Monday, October 15, 2012

Will Softbank-lead Sprint Try to Disrupt U.S. Mobile Pricing?

Is the U.S. mobile market about to be disrupted? Looking at the launch of the FreedomPop service and the coming Softbank purchase of Sprint, you might argue that a price disruption is coming.

Softbank will buy a 70 percent stake in Sprint Nextel Corp.for about $20 billion in the biggest-ever acquisition of a U.S. telecom firm by a Japanese firm. Softbank hopes it can replicate the success it has had in Japan in taking on dominant mobile service providers.

Some predict Softbank will launch a major price war to upend the U.S. market, as it did earlier in the Japanese market. That might lead some observers to speculate about whether the Softbank-owned Sprint will try to become the “Free Mobile” of the U.S. market.

In France, the Illiad-owned “Free Mobile” has disrupted the French mobile market. Already, FreedomPop is trying to disrupt mobile broadband pricing, as the Illiad Free Mobile effort already has done in the French mobile market.

In 2006, when Softbank decided to buy Vodafone KK  assets, it likewise was criticized in some quarters for undertaking a risky gambit.

Some will argue Softbank is taking another huge risk by entering a country where iit has no previous operating experience, and by assuming a huge new debt load, after only recently shedding a similar debt load.

Softbank argues it is a reasonable risk, and that its prior experience taking on NTT Docomo and KDDI show it can compete in a market dominated by larger service providers.

Softbank, many believe, will use the same strategy it used in Japan, which some would describe as providing a large number of complementary features or services to create a “sticky” relationship with the end user.

Others will point to the pricing strategy.
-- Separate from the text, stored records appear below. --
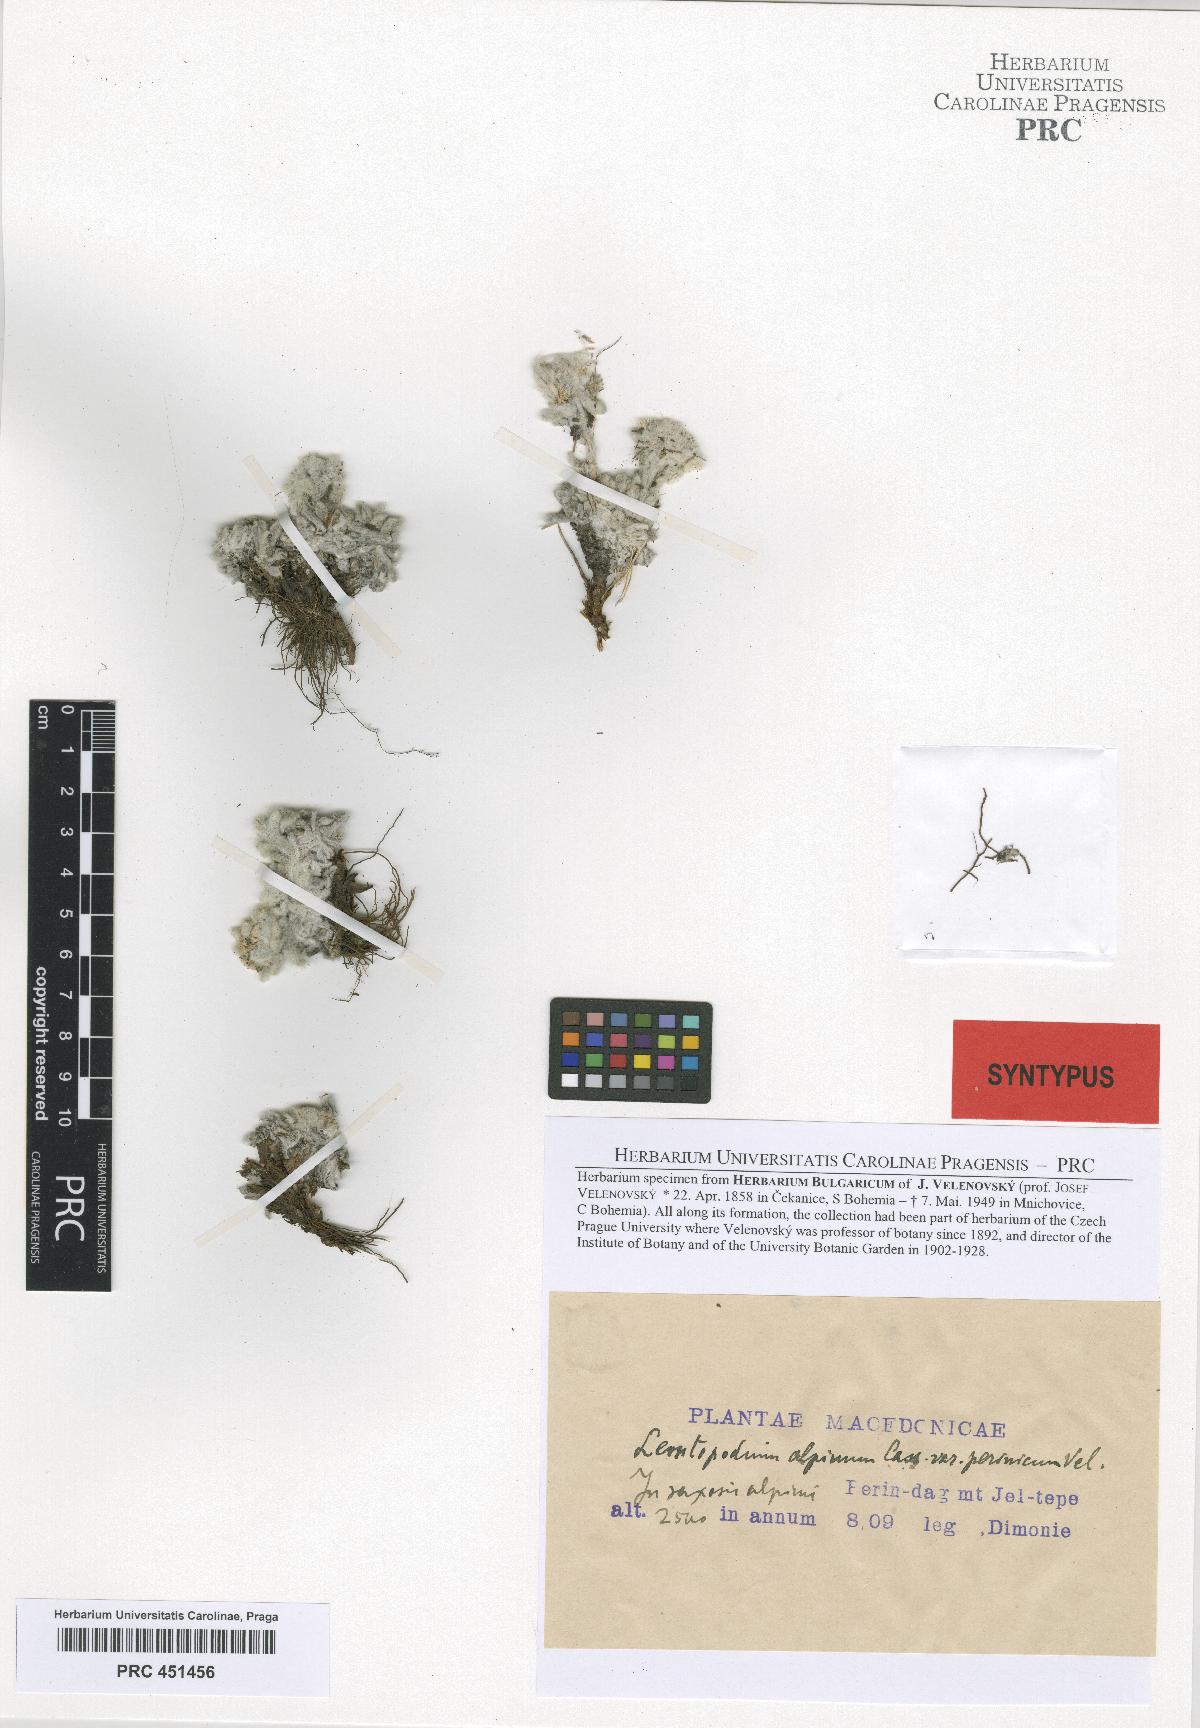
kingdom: Plantae
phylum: Tracheophyta
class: Magnoliopsida
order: Asterales
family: Asteraceae
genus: Leontopodium
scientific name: Leontopodium nivale
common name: Edelweiss
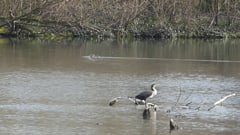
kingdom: Animalia
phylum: Chordata
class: Mammalia
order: Rodentia
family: Myocastoridae
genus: Myocastor
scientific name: Myocastor coypus
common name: Coypu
In Japan, Softbank’s 2006 acquisition of the Vodafone unit was not universally considered wise. But in just one year, Softbank managed to boost its subscriber base from 700,000 in fiscal 2006 to 2.7 million.

By the beginning of 2008, Softbank had grabbed 44 percent of Japan’s new mobile subscribers, well ahead of KDDI’s 35 percent and NTT-DoCoMo’s 11 percent.

Some think Softbank will be willing to launch a price war.  In Japan, Softbank was willing to sacrifice voice average revenue per unit  to make market share gains.

Back in the 2006 to 2008 period, Softbank was willing to accept a $13 a month ARPU decline to build market share.

Softbank said it would acquire a majority stake in the U.S. carrier by buying $8 billion of shares directly from Sprint and then buying another $12.1 billion of shares in the market, completing the deal in 2013, assuming there are no regulatory snags.


Softbank probably is betting that it can make subscriber gains in the U.S. market by following its earlier Japan market tactics. Also, it likely is betting that the U.S. market is ripe for a bit of disruption, as it is, by some analysis, less competitive than many other markets.